From a functional perspective, the neutrophil is a fully armed phagocyte which can be immediately mobilized when microorganisms, particularly bacteria, invade the animal. Circulating neutrophils are drawn from blood into the tissues at sites of inflammation where there is a high concentration of chemoattractants (chemotactic stimuli). This process of directed movement of phagocytes along a chemotactic gradient is known as chemotaxis. Chemoattractants for neutrophils include bacterial lipopolysaccharide, complement fragments, immune complexes, etc.

When neutrophils arrive at a site of inflammation, they adhere to those particles for which they have receptors on their surfaces. In particular, neutrophils have surface receptors for things such as immunoglobulins and complement fragments; when bacteria are coated by such molecules (called opsonins), adherence is facilitated.

Adherence is followed by phagosome formation. In this process, the cell membrane of the phagocyte literally flows around the adhered bacterium, resulting in internalization of the organism within a membrane-bound vacuole.

Phagosome membranes fuse with membranes of neutrophil cytoplasmic granules, thereby releasing granule content in close proximity to the internalized bacterium yet separated from the neutrophil cytoplasm. Neutrophil granules are of two types. Specific granules contain lysozyme, lactoferrin, collagenase and plasminogen activators. Azurophilic (primary) granules are lysosomes which contain acid hydrolases, myeloperoxidase, lysozyme and cationic proteins. Collectively granule content of the neutrophil is responsible for both bacterial killing and digestion. Altogether, the process of bacterial identification, entrapment, killing, and digestion is the process of phagocytosis.

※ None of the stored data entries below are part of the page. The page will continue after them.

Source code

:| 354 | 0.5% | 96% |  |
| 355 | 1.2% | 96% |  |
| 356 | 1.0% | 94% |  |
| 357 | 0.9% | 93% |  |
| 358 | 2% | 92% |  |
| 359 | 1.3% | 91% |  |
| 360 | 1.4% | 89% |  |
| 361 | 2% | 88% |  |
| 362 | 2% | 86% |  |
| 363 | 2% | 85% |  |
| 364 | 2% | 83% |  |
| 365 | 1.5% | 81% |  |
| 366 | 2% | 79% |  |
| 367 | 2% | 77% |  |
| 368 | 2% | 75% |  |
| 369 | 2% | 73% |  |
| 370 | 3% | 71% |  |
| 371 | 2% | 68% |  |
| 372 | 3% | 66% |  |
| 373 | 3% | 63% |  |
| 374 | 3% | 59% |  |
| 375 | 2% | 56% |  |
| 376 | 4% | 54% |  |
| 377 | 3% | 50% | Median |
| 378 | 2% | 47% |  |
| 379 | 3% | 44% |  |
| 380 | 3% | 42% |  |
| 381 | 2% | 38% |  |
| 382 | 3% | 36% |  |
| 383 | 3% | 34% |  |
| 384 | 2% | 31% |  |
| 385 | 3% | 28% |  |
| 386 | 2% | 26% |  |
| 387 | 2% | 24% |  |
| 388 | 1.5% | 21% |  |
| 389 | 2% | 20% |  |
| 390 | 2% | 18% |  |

Eosinophils are granulocytes which contain orange (eosinophilic) cytoplasmic granules. Granules stain with eosin because of their content of basic mucopolysaccharide (including antihistamines) and major basic protein. Granule appearance in eosinophils is characteristic of the species. Dog eosinophils have variable numbers of variably-sized round granules. Cytoplasm of canine eosinophils is often vacuolated. Feline eosinophils contain large numbers of uniform rod-shaped granules. Like neutrophils, both canine and feline eosinophils have segmented nuclei, but, in general, eosinophil nuclei stain less intensely than neutrophil nuclei.

Like neutrophils, eosinophils are phagocytes capable of ingesting, killing, and digesting bacterial organisms. However, eosinophils are less effective at bacterial phagocytosis than neutrophils and this is not their primary function. Rather, they are involved primarily in the IgE mediated destruction of metazoan parasites, in controlling allergic reactions and as moderators of acute inflammation (due to their antihistamine content). Whenever circulating eosinophilia is observed, systemic allergic reaction should be suspected. It is emphasized that intestinal parasitism is not a cause of systemic allergy and therefore should not be accepted as a cause of peripheral eosinophilia.

Basophils are named for their basophilic (blue to purple) cytoplasmic granules which acquire their stain affinity from their content of sulfated (acid) mucopolysaccharides (histamine, heparin, serotonin). In reality, in canine and feline basophils these granules can be quite sparse, making these cells difficult to identify. Basophils are generally slightly larger than neutrophils, the nucleus is less hyperchromic and the background cytoplasm is more basophilic.

Functionally, basophils are not phagocytes. For years, their role has remained somewhat obscure. Current theories are that basophils (and their tissue counterparts the mast cells) are initiators of the acute inflammatory response and in this function they are opposed by the moderating effects of the eosinophil (see above). Additionally, basophils release their histamine when stimulated by reaginic antibodies (Ig E) and therefore are important as facilitators of systemic allergic reactions. When circulating basophilia is seen, systemic allergy should always be suspected.